■ Your instructions: Using the data below, return word for word every line from the one holding "24. R., J., Kolhe, S.R., Patil, P.M.: Dynamic" down to the one holding "33. Zhu, S.C., Yuille, A.L.: Forms: A". Leave pictures out.

(Records from a collection)

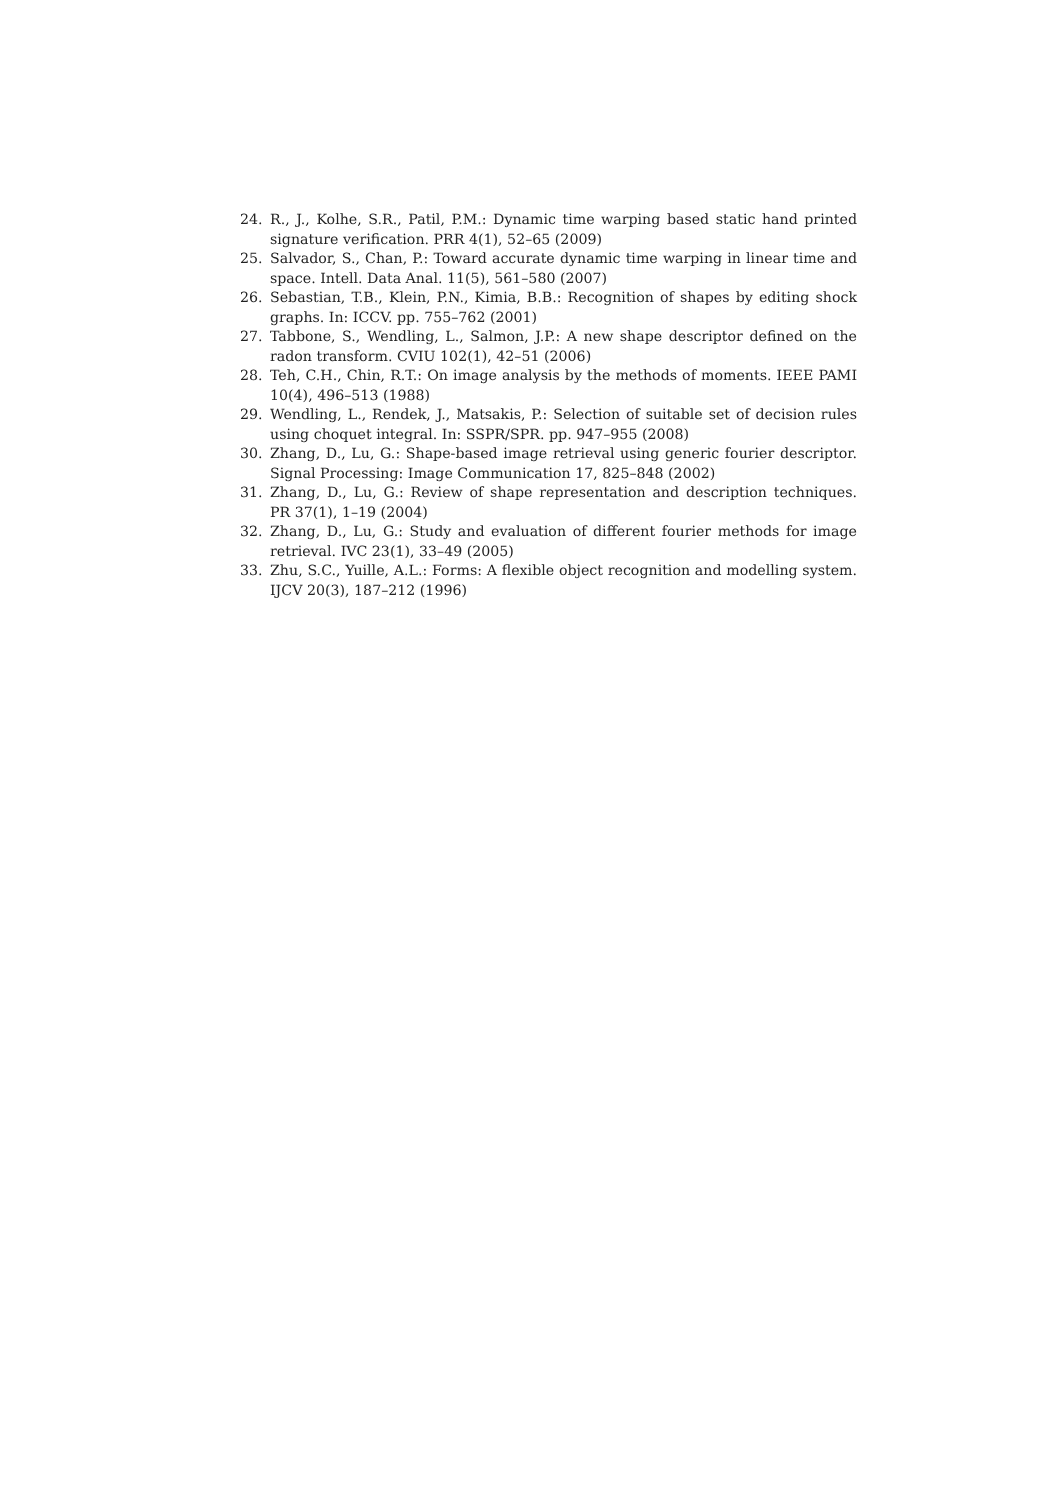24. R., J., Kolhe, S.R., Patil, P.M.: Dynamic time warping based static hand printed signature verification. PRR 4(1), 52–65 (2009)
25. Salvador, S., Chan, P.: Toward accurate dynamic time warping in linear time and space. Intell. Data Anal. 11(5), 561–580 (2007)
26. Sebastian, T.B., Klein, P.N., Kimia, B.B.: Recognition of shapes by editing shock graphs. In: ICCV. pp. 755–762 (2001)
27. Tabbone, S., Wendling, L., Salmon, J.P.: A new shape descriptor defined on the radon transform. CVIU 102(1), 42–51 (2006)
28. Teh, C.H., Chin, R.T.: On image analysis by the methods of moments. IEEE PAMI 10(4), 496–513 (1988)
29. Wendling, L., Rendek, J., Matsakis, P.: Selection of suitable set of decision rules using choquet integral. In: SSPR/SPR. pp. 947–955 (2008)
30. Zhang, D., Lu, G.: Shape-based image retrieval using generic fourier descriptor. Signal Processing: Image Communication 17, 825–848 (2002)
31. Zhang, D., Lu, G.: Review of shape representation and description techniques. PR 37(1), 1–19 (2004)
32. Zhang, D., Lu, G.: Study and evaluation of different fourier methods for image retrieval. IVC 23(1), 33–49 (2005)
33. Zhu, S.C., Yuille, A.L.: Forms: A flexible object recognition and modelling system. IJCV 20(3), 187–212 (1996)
==
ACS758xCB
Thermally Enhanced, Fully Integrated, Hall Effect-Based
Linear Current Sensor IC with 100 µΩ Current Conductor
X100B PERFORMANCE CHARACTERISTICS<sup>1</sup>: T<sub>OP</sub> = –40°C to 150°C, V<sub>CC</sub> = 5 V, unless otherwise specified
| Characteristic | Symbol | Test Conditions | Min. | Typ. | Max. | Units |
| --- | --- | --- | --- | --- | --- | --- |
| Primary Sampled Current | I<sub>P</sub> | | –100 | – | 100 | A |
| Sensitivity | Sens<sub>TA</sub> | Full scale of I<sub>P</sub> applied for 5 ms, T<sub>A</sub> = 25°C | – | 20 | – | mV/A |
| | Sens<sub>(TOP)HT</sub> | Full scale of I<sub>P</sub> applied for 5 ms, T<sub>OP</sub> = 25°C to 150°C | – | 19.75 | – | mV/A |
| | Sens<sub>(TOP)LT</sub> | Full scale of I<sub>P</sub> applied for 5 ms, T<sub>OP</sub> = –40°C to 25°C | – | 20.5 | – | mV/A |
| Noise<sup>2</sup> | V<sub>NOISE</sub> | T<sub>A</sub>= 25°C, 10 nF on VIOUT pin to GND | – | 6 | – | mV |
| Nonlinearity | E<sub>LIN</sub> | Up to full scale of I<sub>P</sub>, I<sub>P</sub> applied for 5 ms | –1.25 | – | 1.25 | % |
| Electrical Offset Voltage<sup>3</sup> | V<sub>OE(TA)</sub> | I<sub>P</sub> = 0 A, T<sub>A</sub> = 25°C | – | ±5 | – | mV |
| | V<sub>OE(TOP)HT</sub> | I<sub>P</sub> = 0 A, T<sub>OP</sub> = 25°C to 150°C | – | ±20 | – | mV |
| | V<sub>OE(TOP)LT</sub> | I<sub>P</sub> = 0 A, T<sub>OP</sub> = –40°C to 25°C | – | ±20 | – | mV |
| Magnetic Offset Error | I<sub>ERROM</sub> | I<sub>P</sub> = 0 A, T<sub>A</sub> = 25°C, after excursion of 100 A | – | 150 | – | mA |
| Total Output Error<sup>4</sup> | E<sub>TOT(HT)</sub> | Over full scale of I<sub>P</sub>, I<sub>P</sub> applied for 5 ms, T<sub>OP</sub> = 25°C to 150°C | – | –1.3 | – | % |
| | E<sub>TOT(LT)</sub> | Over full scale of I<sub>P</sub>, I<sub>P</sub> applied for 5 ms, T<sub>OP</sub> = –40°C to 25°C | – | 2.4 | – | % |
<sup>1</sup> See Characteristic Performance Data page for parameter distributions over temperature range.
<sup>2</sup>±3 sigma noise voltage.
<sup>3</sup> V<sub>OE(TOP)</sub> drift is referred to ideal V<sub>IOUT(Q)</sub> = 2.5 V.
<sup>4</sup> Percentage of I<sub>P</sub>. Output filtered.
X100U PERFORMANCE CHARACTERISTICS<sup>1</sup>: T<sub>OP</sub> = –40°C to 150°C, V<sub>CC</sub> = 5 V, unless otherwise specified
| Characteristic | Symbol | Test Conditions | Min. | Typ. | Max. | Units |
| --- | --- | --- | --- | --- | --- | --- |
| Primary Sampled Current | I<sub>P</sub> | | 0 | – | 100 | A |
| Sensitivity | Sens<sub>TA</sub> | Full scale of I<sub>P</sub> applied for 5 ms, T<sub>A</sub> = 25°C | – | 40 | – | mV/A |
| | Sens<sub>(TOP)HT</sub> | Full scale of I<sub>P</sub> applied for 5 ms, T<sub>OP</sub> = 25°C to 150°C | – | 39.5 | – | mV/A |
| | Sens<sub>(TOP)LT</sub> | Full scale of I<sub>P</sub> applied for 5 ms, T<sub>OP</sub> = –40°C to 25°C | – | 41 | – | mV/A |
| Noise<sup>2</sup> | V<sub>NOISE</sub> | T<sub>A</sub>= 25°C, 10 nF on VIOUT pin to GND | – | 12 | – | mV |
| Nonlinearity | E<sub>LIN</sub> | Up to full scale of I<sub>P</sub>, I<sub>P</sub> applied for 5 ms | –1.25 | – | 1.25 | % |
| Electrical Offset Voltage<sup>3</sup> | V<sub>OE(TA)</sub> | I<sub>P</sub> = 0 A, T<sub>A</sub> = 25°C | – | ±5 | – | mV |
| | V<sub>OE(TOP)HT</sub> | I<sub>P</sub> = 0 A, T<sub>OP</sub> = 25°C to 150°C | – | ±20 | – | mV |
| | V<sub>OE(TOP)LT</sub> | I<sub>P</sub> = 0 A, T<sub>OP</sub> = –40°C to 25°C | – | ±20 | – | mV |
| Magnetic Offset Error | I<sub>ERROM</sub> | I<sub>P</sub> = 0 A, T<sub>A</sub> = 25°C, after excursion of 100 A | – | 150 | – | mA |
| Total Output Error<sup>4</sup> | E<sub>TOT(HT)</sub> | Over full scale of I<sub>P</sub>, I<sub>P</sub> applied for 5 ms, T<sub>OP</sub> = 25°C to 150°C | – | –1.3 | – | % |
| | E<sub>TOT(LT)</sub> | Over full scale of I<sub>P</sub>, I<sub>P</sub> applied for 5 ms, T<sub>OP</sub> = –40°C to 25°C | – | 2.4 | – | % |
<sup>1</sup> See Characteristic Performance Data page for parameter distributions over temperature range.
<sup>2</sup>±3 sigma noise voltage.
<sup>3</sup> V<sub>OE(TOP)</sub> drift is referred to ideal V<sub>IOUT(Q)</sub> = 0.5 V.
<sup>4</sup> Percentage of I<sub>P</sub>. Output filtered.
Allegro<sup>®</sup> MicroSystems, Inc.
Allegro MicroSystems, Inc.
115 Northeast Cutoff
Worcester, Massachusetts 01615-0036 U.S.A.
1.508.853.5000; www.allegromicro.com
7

■ Solution:
24. R., J., Kolhe, S.R., Patil, P.M.: Dynamic time warping based static hand printed signature verification. PRR 4(1), 52–65 (2009)
25. Salvador, S., Chan, P.: Toward accurate dynamic time warping in linear time and space. Intell. Data Anal. 11(5), 561–580 (2007)
26. Sebastian, T.B., Klein, P.N., Kimia, B.B.: Recognition of shapes by editing shock graphs. In: ICCV. pp. 755–762 (2001)
27. Tabbone, S., Wendling, L., Salmon, J.P.: A new shape descriptor defined on the radon transform. CVIU 102(1), 42–51 (2006)
28. Teh, C.H., Chin, R.T.: On image analysis by the methods of moments. IEEE PAMI 10(4), 496–513 (1988)
29. Wendling, L., Rendek, J., Matsakis, P.: Selection of suitable set of decision rules using choquet integral. In: SSPR/SPR. pp. 947–955 (2008)
30. Zhang, D., Lu, G.: Shape-based image retrieval using generic fourier descriptor. Signal Processing: Image Communication 17, 825–848 (2002)
31. Zhang, D., Lu, G.: Review of shape representation and description techniques. PR 37(1), 1–19 (2004)
32. Zhang, D., Lu, G.: Study and evaluation of different fourier methods for image retrieval. IVC 23(1), 33–49 (2005)
33. Zhu, S.C., Yuille, A.L.: Forms: A flexible object recognition and modelling system. IJCV 20(3), 187–212 (1996)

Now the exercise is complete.